Глаза Рыжей Анны сузились. Впереди по ходу лодки и сразу за ней туман снова подступал вплотную к берегу. Анна глядела на покатый бок вагона-цистерны. И вот медленно показалось начало следующего вагона. Ошибки не было, туман скользил по цистернам вместе с ними. Волнообразно отступал от берега и вновь спускался к воде вслед за движением их лодки. Анна смочила языком верхнюю губу. «Не обошлось», – подумала она.
Боковым зрением увидела, как Ваня-Подарок вскинул винтовку, припав к глазку окуляра. Полицейская лодка находилась недалеко, Ивану не было необходимости наблюдать за ними через снайперский прицел, и это могло означать лишь одно – он готовится к стрельбе.
– Там какое-то движение, – сухо сообщил альбинос.
«Как не вовремя», – подумала Анна.
– Наблюдай за ними, – попросила она. – Но огонь только в крайнем случае.
И снова посмотрела на железнодорожную цистерну. Наверное, она заметила это сразу, и уже тогда ей это не понравилось. Возможно, лишь старая полустёртая надпись, на вагонах их делали во множестве. Или так причудливо ложились тени. Всё возможно.
Верхней губе опять понадобилось, чтобы её смочили. Эта надпись двигалась. Слишком причудливо для теней. Слишком много мелких деталей, которые не распадались в новый узор. Тень или надпись медленно двигалась, ползла прямо по покатому боку цистерны. «Вот для чего туман расступился», – мелькнуло в голове у Анны. Она вдруг поняла, на что это похоже. Сходство было отдалённое, но точно указывало на своё происхождение. Её рука, поглаживающая дремавшую крысу, повисла в воздухе.

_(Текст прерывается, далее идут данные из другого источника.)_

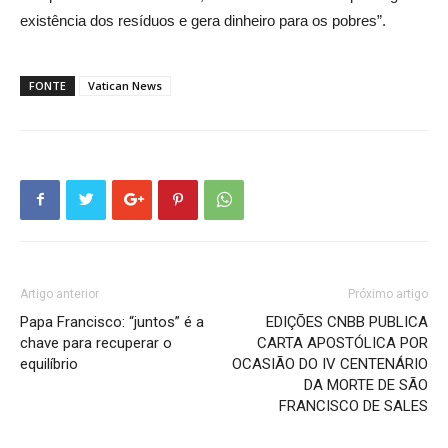
existência dos resíduos e gera dinheiro para os pobres”.
FONTE
Vatican News
Artigo anterior
Próximo artigo
Papa Francisco: “juntos” é a
EDIÇÕES CNBB PUBLICA
chave para recuperar o
CARTA APOSTÓLICA POR
equilíbrio
OCASIÃO DO IV CENTENÁRIO
DA MORTE DE SÃO
FRANCISCO DE SALES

Движущаяся надпись чем-то неуловимо напоминала маскарадную маску для глаз. Когда-то в детстве они играли в театр теней, завесив сцену белой простынёй. И если припасть к ней с изнанки глазами, для зрителей получался точно такой же рисунок. Если же вы хотели напугать малышей, то можно было надавить с изнанки на простынь ещё и носом или всем лицом – картинка получалась жутковатой.
И хоть носа или лица на покатом боку вагона-цистерны ещё не было, сходство и так казалось довольно убедительным. Кто-то припал с изнаночной стороны
(простыни?)
(цистерны?)
(мира?)
глазами, и сейчас эти глаза двигались. Медленно, но уже не упуская из виду их лодку. Как таящийся хищник, который теперь ни за что не упустит столь долго выслеживаемую добычу.
«Ну вот и началось», – подумала Рыжая Анна.